■ **Material supplied**

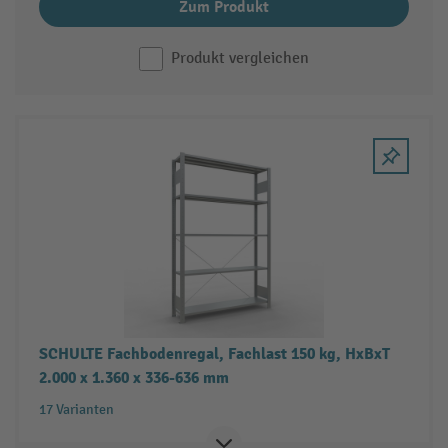
Zum Produkt
Produkt vergleichen
SCHULTE Fachbodenregal, Fachlast 150 kg, HxBxT
2.000 x 1.360 x 336-636 mm
17 Varianten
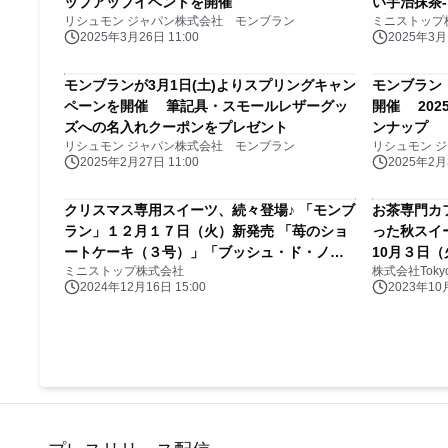
ップアップイベントを開催
い宇治抹茶‐
リシュモン ジャパン株式会社 モンブラン
ミニストップ
2025年3月26日 11:00
2025年3月1
モンブランが3月1日(土)よりスプリングキャン
モンブラン
ペーンを開催 筆記具・スモールレザーグッ
開催 20
ズへの名入れクーポンをプレゼント
ンナップ
リシュモン ジャパン株式会社 モンブラン
リシュモン 
2025年2月27日 11:00
2025年2月3
クリスマス専用スイーツ、続々登場♪ 「モンブ
お茶専門カフ
ラン」１２月１７日（火）新発売 「苺のショ
った秋スイ
ートケーキ（３号）」「ブッシュ・ド・ノエ
10月３日
ミニストップ株式会社
株式会社Tokyo 
ル」
2024年12月16日 15:00
2023年10月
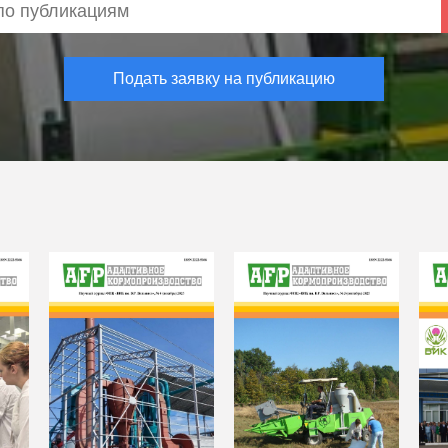
Подать заявку на публикацию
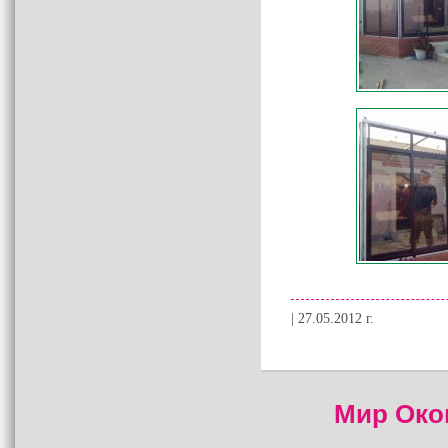
| 27.05.2012 г.
Мир Око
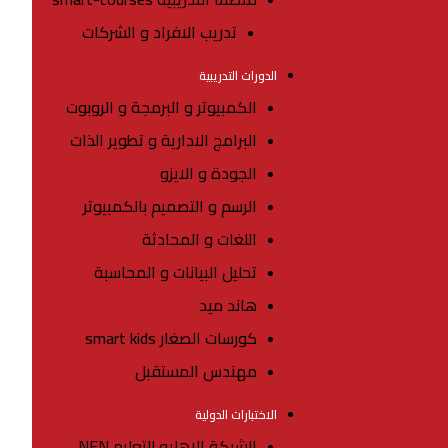
تدريب الافراد و الشركات
الدورات التدريبية
الكمبيوتر و البرمجة و الروبوت
البرامج الادارية و تطوير الذات
الجودة و الايزو
الرسم و التصميم بالكمبيوتر
اللغات و المحادثة
تحليل البيانات و المحاسبة
هاند ميد
كورسات الصغار smart kids
مهندس المستقبل
الاختبارات الدولية
الشبكة الاهليه للتعليم NEN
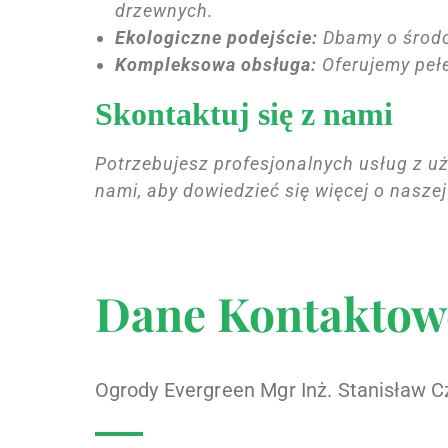
drzewnych.
Ekologiczne podejście:
Dbamy o środo
Kompleksowa obsługa:
Oferujemy pełe
Skontaktuj się z nami
Potrzebujesz profesjonalnych usług z u
nami, aby dowiedzieć się więcej o naszej
Dane Kontaktow
Ogrody Evergreen Mgr Inż. Stanisław C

■ **Goal of the exercise**
Count the lines of the listing above in which the word "nami" appears; state only the count.

■ **Output for this exercise**
2